- _Your goal_
An exact repetition of all the entries that follow is required.

- _Supplied material_
────────────────────────────────────────
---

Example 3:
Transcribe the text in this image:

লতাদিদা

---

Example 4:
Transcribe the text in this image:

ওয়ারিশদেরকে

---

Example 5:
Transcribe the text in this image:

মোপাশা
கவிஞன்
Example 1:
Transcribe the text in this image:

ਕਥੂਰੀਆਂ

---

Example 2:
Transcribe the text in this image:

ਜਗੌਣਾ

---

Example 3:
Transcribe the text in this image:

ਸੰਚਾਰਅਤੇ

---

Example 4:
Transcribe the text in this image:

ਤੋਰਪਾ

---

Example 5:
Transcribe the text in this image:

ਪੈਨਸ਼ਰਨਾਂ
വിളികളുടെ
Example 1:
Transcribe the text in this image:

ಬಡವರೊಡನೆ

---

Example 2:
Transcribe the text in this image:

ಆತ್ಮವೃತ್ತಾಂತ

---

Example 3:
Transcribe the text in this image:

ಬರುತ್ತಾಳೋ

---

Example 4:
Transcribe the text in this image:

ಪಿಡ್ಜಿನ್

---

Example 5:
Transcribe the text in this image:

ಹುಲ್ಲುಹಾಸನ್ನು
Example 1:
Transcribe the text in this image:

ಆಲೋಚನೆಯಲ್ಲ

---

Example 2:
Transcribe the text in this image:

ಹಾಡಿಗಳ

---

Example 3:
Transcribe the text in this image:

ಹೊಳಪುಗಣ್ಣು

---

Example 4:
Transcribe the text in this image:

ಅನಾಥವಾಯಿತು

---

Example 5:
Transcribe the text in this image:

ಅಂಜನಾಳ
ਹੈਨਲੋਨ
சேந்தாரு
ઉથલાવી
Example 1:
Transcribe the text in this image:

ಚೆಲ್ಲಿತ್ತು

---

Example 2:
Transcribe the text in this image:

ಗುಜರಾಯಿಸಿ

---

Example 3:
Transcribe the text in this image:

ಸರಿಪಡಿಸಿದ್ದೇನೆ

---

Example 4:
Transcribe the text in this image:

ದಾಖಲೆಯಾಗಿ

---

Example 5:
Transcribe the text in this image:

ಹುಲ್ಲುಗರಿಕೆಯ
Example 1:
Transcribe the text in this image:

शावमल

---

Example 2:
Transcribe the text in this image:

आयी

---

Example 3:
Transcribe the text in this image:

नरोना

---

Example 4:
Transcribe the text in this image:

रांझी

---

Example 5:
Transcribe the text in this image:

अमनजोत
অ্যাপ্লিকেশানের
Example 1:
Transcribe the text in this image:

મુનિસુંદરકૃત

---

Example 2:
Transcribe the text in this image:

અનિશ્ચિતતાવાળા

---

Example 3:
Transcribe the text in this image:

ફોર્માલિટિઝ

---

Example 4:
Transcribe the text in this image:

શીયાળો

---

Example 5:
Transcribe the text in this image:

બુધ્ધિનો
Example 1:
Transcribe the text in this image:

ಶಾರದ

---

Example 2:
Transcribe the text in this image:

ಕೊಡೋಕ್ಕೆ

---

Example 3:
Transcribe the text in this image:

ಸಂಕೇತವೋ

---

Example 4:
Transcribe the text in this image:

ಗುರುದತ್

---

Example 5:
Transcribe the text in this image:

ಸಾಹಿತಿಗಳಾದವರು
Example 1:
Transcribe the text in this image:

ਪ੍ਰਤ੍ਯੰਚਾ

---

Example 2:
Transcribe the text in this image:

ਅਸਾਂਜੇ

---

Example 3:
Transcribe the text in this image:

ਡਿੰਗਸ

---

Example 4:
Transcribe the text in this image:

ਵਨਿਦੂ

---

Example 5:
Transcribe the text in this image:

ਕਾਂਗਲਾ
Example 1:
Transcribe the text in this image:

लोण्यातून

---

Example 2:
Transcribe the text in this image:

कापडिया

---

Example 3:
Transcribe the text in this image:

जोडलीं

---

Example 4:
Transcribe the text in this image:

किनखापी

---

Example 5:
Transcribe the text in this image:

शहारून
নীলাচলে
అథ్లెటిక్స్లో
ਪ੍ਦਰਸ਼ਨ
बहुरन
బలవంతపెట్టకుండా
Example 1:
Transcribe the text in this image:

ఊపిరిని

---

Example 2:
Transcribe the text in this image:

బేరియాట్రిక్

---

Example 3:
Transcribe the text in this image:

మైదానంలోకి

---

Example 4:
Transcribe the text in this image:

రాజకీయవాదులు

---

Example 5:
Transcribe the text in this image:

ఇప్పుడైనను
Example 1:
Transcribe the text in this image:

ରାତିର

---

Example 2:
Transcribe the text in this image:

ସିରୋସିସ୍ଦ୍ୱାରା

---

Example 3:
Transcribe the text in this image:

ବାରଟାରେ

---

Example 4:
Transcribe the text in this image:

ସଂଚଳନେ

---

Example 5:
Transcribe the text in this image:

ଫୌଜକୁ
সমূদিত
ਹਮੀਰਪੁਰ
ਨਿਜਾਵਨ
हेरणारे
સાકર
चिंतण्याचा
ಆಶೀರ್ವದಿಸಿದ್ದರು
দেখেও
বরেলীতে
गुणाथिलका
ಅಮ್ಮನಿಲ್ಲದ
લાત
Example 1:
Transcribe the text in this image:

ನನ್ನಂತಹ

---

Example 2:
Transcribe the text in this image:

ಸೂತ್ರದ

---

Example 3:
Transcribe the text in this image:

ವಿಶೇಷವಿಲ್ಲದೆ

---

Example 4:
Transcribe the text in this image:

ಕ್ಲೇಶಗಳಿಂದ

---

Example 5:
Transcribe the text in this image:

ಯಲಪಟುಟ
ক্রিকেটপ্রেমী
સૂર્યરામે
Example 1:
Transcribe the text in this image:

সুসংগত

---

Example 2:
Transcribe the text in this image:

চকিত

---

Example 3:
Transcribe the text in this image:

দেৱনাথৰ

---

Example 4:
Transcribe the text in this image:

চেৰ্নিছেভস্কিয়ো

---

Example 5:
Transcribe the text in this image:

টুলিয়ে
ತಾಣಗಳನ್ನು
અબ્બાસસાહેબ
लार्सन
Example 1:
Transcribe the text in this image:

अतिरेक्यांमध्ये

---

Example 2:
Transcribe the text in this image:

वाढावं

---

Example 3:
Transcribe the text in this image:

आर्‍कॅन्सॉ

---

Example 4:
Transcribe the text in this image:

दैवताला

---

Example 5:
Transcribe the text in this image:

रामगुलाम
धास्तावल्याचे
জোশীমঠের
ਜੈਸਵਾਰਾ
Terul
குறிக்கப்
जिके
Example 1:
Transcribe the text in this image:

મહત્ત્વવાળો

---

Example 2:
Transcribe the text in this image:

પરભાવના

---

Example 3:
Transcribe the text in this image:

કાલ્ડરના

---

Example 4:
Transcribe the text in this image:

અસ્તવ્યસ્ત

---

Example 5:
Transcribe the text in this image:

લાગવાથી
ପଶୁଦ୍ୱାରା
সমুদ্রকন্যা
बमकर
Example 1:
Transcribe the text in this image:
────────────────────────────────────────
- _Problem solution_
---

Example 3:
Transcribe the text in this image:

লতাদিদা

---

Example 4:
Transcribe the text in this image:

ওয়ারিশদেরকে

---

Example 5:
Transcribe the text in this image:

মোপাশা
கவிஞன்
Example 1:
Transcribe the text in this image:

ਕਥੂਰੀਆਂ

---

Example 2:
Transcribe the text in this image:

ਜਗੌਣਾ

---

Example 3:
Transcribe the text in this image:

ਸੰਚਾਰਅਤੇ

---

Example 4:
Transcribe the text in this image:

ਤੋਰਪਾ

---

Example 5:
Transcribe the text in this image:

ਪੈਨਸ਼ਰਨਾਂ
വിളികളുടെ
Example 1:
Transcribe the text in this image:

ಬಡವರೊಡನೆ

---

Example 2:
Transcribe the text in this image:

ಆತ್ಮವೃತ್ತಾಂತ

---

Example 3:
Transcribe the text in this image:

ಬರುತ್ತಾಳೋ

---

Example 4:
Transcribe the text in this image:

ಪಿಡ್ಜಿನ್

---

Example 5:
Transcribe the text in this image:

ಹುಲ್ಲುಹಾಸನ್ನು
Example 1:
Transcribe the text in this image:

ಆಲೋಚನೆಯಲ್ಲ

---

Example 2:
Transcribe the text in this image:

ಹಾಡಿಗಳ

---

Example 3:
Transcribe the text in this image:

ಹೊಳಪುಗಣ್ಣು

---

Example 4:
Transcribe the text in this image:

ಅನಾಥವಾಯಿತು

---

Example 5:
Transcribe the text in this image:

ಅಂಜನಾಳ
ਹੈਨਲੋਨ
சேந்தாரு
ઉથલાવી
Example 1:
Transcribe the text in this image:

ಚೆಲ್ಲಿತ್ತು

---

Example 2:
Transcribe the text in this image:

ಗುಜರಾಯಿಸಿ

---

Example 3:
Transcribe the text in this image:

ಸರಿಪಡಿಸಿದ್ದೇನೆ

---

Example 4:
Transcribe the text in this image:

ದಾಖಲೆಯಾಗಿ

---

Example 5:
Transcribe the text in this image:

ಹುಲ್ಲುಗರಿಕೆಯ
Example 1:
Transcribe the text in this image:

शावमल

---

Example 2:
Transcribe the text in this image:

आयी

---

Example 3:
Transcribe the text in this image:

नरोना

---

Example 4:
Transcribe the text in this image:

रांझी

---

Example 5:
Transcribe the text in this image:

अमनजोत
অ্যাপ্লিকেশানের
Example 1:
Transcribe the text in this image:

મુનિસુંદરકૃત

---

Example 2:
Transcribe the text in this image:

અનિશ્ચિતતાવાળા

---

Example 3:
Transcribe the text in this image:

ફોર્માલિટિઝ

---

Example 4:
Transcribe the text in this image:

શીયાળો

---

Example 5:
Transcribe the text in this image:

બુધ્ધિનો
Example 1:
Transcribe the text in this image:

ಶಾರದ

---

Example 2:
Transcribe the text in this image:

ಕೊಡೋಕ್ಕೆ

---

Example 3:
Transcribe the text in this image:

ಸಂಕೇತವೋ

---

Example 4:
Transcribe the text in this image:

ಗುರುದತ್

---

Example 5:
Transcribe the text in this image:

ಸಾಹಿತಿಗಳಾದವರು
Example 1:
Transcribe the text in this image:

ਪ੍ਰਤ੍ਯੰਚਾ

---

Example 2:
Transcribe the text in this image:

ਅਸਾਂਜੇ

---

Example 3:
Transcribe the text in this image:

ਡਿੰਗਸ

---

Example 4:
Transcribe the text in this image:

ਵਨਿਦੂ

---

Example 5:
Transcribe the text in this image:

ਕਾਂਗਲਾ
Example 1:
Transcribe the text in this image:

लोण्यातून

---

Example 2:
Transcribe the text in this image:

कापडिया

---

Example 3:
Transcribe the text in this image:

जोडलीं

---

Example 4:
Transcribe the text in this image:

किनखापी

---

Example 5:
Transcribe the text in this image:

शहारून
নীলাচলে
అథ్లెటిక్స్లో
ਪ੍ਦਰਸ਼ਨ
बहुरन
బలవంతపెట్టకుండా
Example 1:
Transcribe the text in this image:

ఊపిరిని

---

Example 2:
Transcribe the text in this image:

బేరియాట్రిక్

---

Example 3:
Transcribe the text in this image:

మైదానంలోకి

---

Example 4:
Transcribe the text in this image:

రాజకీయవాదులు

---

Example 5:
Transcribe the text in this image:

ఇప్పుడైనను
Example 1:
Transcribe the text in this image:

ରାତିର

---

Example 2:
Transcribe the text in this image:

ସିରୋସିସ୍ଦ୍ୱାରା

---

Example 3:
Transcribe the text in this image:

ବାରଟାରେ

---

Example 4:
Transcribe the text in this image:

ସଂଚଳନେ

---

Example 5:
Transcribe the text in this image:

ଫୌଜକୁ
সমূদিত
ਹਮੀਰਪੁਰ
ਨਿਜਾਵਨ
हेरणारे
સાકર
चिंतण्याचा
ಆಶೀರ್ವದಿಸಿದ್ದರು
দেখেও
বরেলীতে
गुणाथिलका
ಅಮ್ಮನಿಲ್ಲದ
લાત
Example 1:
Transcribe the text in this image:

ನನ್ನಂತಹ

---

Example 2:
Transcribe the text in this image:

ಸೂತ್ರದ

---

Example 3:
Transcribe the text in this image:

ವಿಶೇಷವಿಲ್ಲದೆ

---

Example 4:
Transcribe the text in this image:

ಕ್ಲೇಶಗಳಿಂದ

---

Example 5:
Transcribe the text in this image:

ಯಲಪಟುಟ
ক্রিকেটপ্রেমী
સૂર્યરામે
Example 1:
Transcribe the text in this image:

সুসংগত

---

Example 2:
Transcribe the text in this image:

চকিত

---

Example 3:
Transcribe the text in this image:

দেৱনাথৰ

---

Example 4:
Transcribe the text in this image:

চেৰ্নিছেভস্কিয়ো

---

Example 5:
Transcribe the text in this image:

টুলিয়ে
ತಾಣಗಳನ್ನು
અબ્બાસસાહેબ
लार्सन
Example 1:
Transcribe the text in this image:

अतिरेक्यांमध्ये

---

Example 2:
Transcribe the text in this image:

वाढावं

---

Example 3:
Transcribe the text in this image:

आर्‍कॅन्सॉ

---

Example 4:
Transcribe the text in this image:

दैवताला

---

Example 5:
Transcribe the text in this image:

रामगुलाम
धास्तावल्याचे
জোশীমঠের
ਜੈਸਵਾਰਾ
Terul
குறிக்கப்
जिके
Example 1:
Transcribe the text in this image:

મહત્ત્વવાળો

---

Example 2:
Transcribe the text in this image:

પરભાવના

---

Example 3:
Transcribe the text in this image:

કાલ્ડરના

---

Example 4:
Transcribe the text in this image:

અસ્તવ્યસ્ત

---

Example 5:
Transcribe the text in this image:

લાગવાથી
ପଶୁଦ୍ୱାରା
সমুদ্রকন্যা
बमकर
Example 1:
Transcribe the text in this image:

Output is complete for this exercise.